WE TAKE a look at the stories making headlines in East Lothian 25, 50 and 100 years ago.

25 years ago

‘CREMATORIUM plan gets green light despite objections’ was the headline in the East Lothian Courier on May 8, 1998.

Controversial plans for a private crematorium at Alderston House, Haddington, and a garden of remembrance in the old walled garden have been given outline planning permission.

Objections were received from seven neighbours who complained the development would affect the setting of the mansion house – a listed building – and the amenity of their homes.

The site, they said, had always been designated for agricultural purposes and was in use as such.

The walled garden was part of a listed building and the parkland formed an area of great landscape value.

A countryside location was not the only place for such a business, the majority of crematoria being in urban locations such as Warriston, Monktonhall and Seafield, Edinburgh.

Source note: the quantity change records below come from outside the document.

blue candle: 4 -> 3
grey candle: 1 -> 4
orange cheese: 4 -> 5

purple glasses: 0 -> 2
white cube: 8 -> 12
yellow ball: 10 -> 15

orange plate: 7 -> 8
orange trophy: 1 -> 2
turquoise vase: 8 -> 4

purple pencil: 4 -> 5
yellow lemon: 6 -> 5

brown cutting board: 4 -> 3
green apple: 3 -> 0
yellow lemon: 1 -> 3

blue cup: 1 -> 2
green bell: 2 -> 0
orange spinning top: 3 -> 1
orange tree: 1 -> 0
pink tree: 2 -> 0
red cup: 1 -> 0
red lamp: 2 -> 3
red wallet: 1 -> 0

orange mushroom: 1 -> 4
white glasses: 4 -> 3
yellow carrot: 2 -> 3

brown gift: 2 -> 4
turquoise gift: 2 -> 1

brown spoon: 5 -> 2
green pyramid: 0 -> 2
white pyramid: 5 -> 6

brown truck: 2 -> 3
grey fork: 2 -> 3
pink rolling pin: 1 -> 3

All the benefits, they complained, were to the applicant, Manor Homes, and none to the environment.

50 years ago

A ‘GANG battle’ between ‘rockers’ and ‘skinheads’ led to ‘vicious-looking weapons’ being found outside a Haddington landmark, told the East Lothian Courier on May 11, 1973.

Police found an assortment of vicious-looking weapons outside the Corn Exchange, Haddington, following a dance which erupted in a gang battle between ‘Rockers’ and ‘Skinheads,’ Haddington Sheriff Court heard on Thursday last.

The procurator Fiscal, Mr Peter Morrison, showed the court the weapons – two hammers, two knives, a steel comb, the neck of a broken bottle, a chain with a large padlock, a chain with bolts attached and a chain with a handle.

The weapons were found in and around the Corn Exchange on October 13 after an incident in which a youth was assaulted with a hammer and knife.

At the court, one 17-year-old from Haddington was sent to Borstal training and another sentenced to 30 days’ detention in a Young Offenders’ Institution.

100 years ago

A HORSE-DRAWN bus made its final appearance in Dunbar as it was replaced by a motorised service, reported The Haddingtonshire Courier on May 11, 1923.

This week has seen the disappearance of the horse-drawn bus from the St George Stables.

For a great many years, the bus has plied between the railway station and different parts of the town.

The substitution of a commodious and well-appointed motor bus, which will permit of much more expeditious transport of passengers, will be appreciated.